— INSTRUCTIONS FOR THE TASK —
Set down the data below without change, skipping the pictures it holds.

--- DATA RECORDS ---

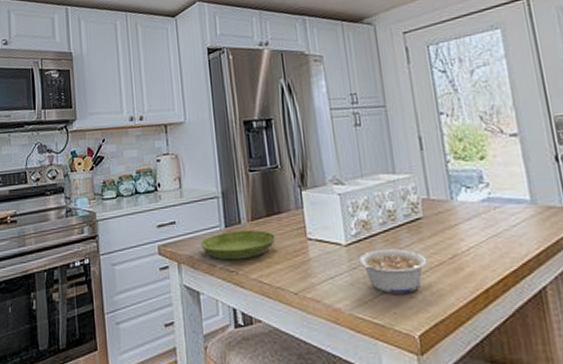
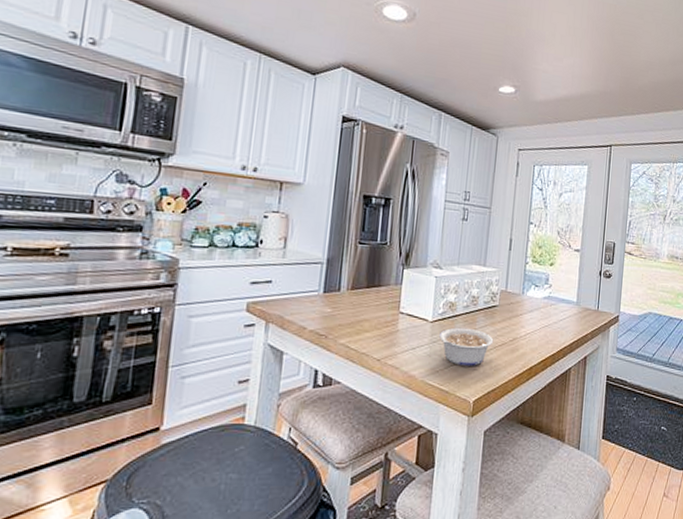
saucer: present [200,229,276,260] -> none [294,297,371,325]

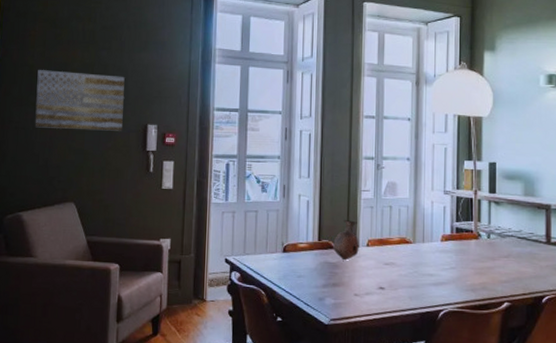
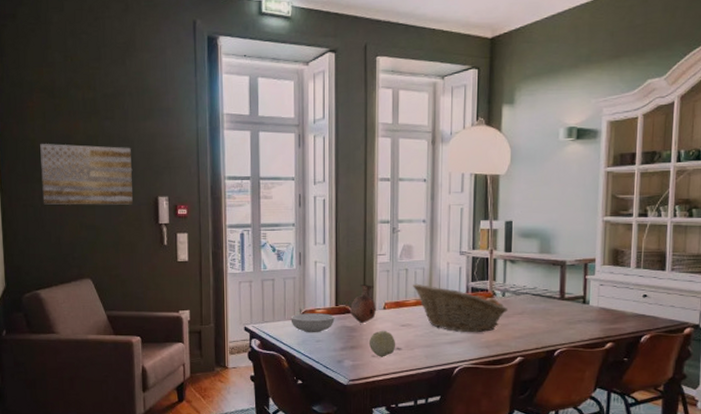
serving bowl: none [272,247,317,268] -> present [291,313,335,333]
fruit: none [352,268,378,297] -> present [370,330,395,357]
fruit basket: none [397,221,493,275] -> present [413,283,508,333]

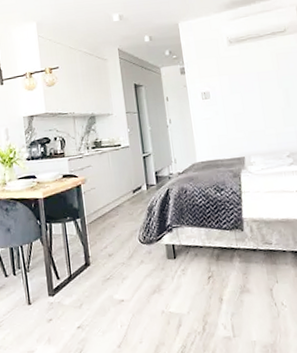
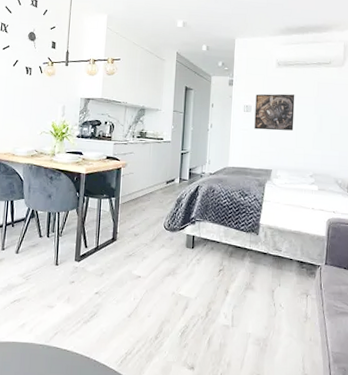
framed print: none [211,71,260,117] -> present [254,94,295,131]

---

— EXERCISE RESPONSE —
saucer: present [200,229,276,260] -> none [294,297,371,325]

serving bowl: none [272,247,317,268] -> present [291,313,335,333]
fruit: none [352,268,378,297] -> present [370,330,395,357]
fruit basket: none [397,221,493,275] -> present [413,283,508,333]

framed print: none [211,71,260,117] -> present [254,94,295,131]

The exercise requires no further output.